Corona et application de la législation sur le bien-être au travail

Ces dernières semaines, le SPF Emploi a publié plusieurs circulaires, principalement destinées aux services externes (tant les SEPP que les SECT), sur la manière de mener à bien leurs missions en ces temps inhabituels. Nous les résumons brièvement ci-dessous.

Contrôles techniques
La note du 18 mars concerne l'organisation des contrôles techniques des appareils de levage. Ces contrôles doivent être effectués sur une base trimestrielle, ce qui signifie qu’ils peuvent très bien devoir être réalisés dans la période de lock-out. La note insiste sur le fait que ces contrôles doivent se poursuivre, mais que les précautions habituelles (distanciation sociale, lavage fréquent des mains, port d'un masque buccal si nécessaire) doivent être respectées.
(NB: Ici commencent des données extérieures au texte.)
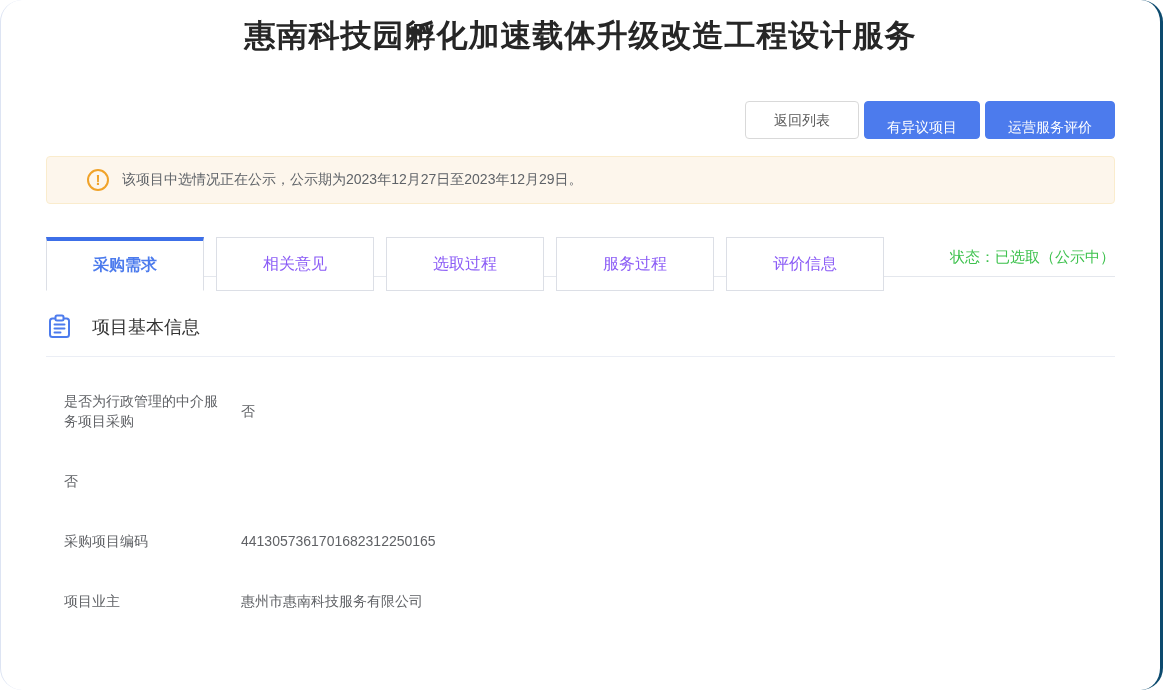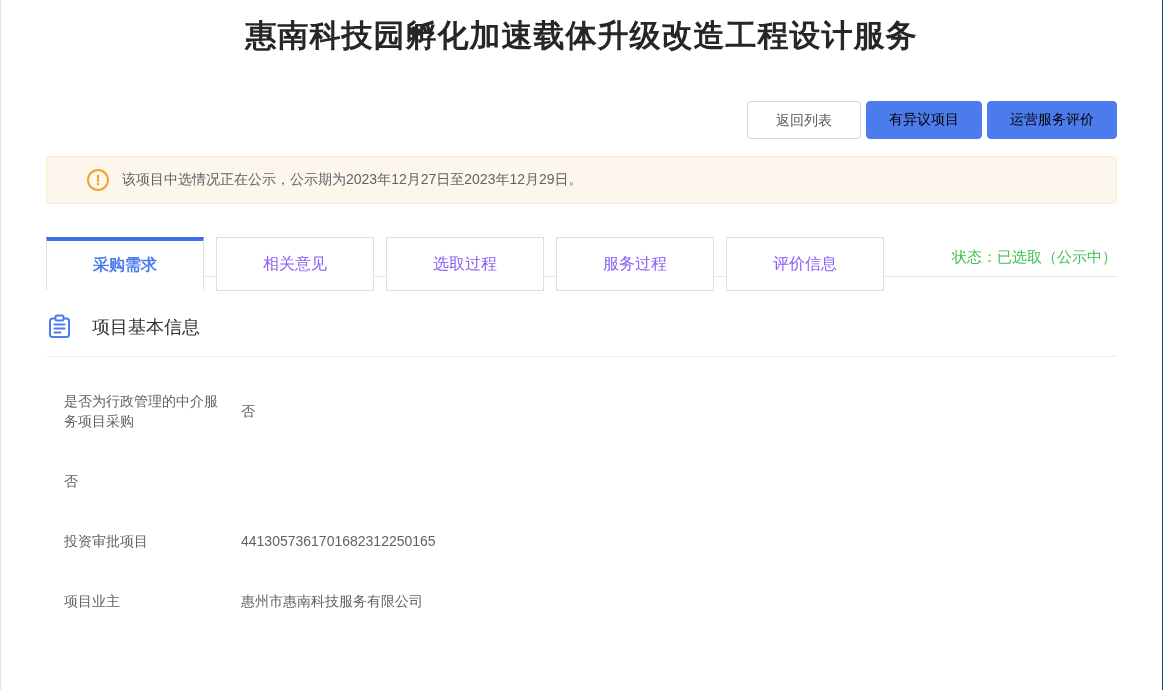--- a/index.html
+++ b/index.html
@@ -12,9 +12,10 @@
     margin: 0 auto;
     background: #ffffff;
     border-left: 1px solid #dde4f3;
-    border-right: 1px solid #0c4a6e;
+    border-right: 3px solid #0c4a6e;
     overflow: hidden;
     position: relative;
+    border-radius: 22px;
   }
 
   

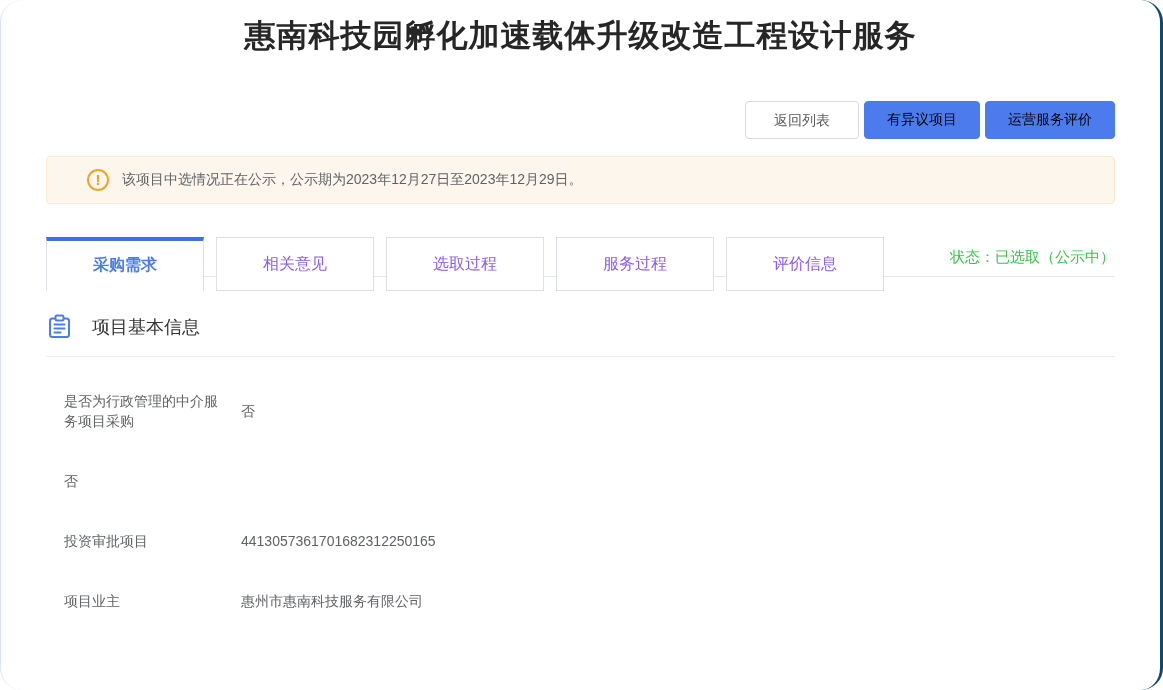--- a/index.html
+++ b/index.html
@@ -56,9 +56,8 @@
   .btn-primary {
     background: #4c7bed;
     border: 1px solid #4c7bed;
-    color: #000000;
-    padding: 0 22px;
-    font-family: Liberation Mono, monospace;
+    color: #ffffff;
+    padding: 7px 22px;
   }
En revanche, les inspections dans les établissements à haut risque (hôpitaux et maisons de retraite) doivent être reportées sauf si le client le demande expressément et sur base d'un commun accord. Si l'inspection n'a pas pu avoir lieu, aucune décision ne peut être prise. Donc, dans ce cas, l'équipement de travail devra être mis hors service.

Surveillance de la santé
Des directives ont aussi été envoyées aux médecins du travail. La circulaire stipule que les évaluations de santé périodiques doivent être suspendues jusqu'à ce que la pandémie soit sous contrôle et que les demandes de parcours de réintégration sont reportées à une date ultérieure (elles ne sont actuellement pas considérées comme prioritaires). Toutefois, certains examens médicaux, demandés par l’entreprise, peuvent être réalisés:
- évaluation de santé préalable (en cas de recrutement)
- examens de reprise du travail
- consultations spontanées
- examens dans le cadre de la protection de la maternité
- examens dans le cadre d’un certificat d'aptitude à la conduite expiré.
La surveillance des travailleurs exposés aux rayonnements ionisants est basée sur les données dosimétriques. Ces travailleurs ne sont vus que si des incidents anormaux se produisent (dépassement en cas d'irradiation ou de contamination).

Une note, du 10 avril cette fois, précise qu'une consultation téléphonique entre le médecin du travail et le travailleur ne peut être considérée comme un examen médical à part entière dans le cadre de la surveillance médicale obligatoire. Des précisions sont aussi apportées quant à la réalisation des cinq catégories d'examens médicaux mentionnées ci-dessus, qui doivent pouvoir se poursuivre.

Aspects psychosociaux
La note du 27 mars adressée aux services de prévention internes et externes précise que le conseiller en prévention aspects psychosociaux doit être informé des courriers qui lui sont adressés. Si un entretien personnel s'avère nécessaire (comme par exemple l'interrogatoire des témoins en cas  de comportement indésirable sur le lieu de travail), il peut exceptionnellement se faire par téléphone. D'autres éléments (par exemple la notification au Comité PPT) peuvent être envoyés par courrier électronique. Enfin, si c’est réalisable et que personne ne s’y oppose, on peut organiser une téléconférence. Le conseiller en prévention aspects psychosociaux doit malgré tout s’efforcer de respecter les délais légaux.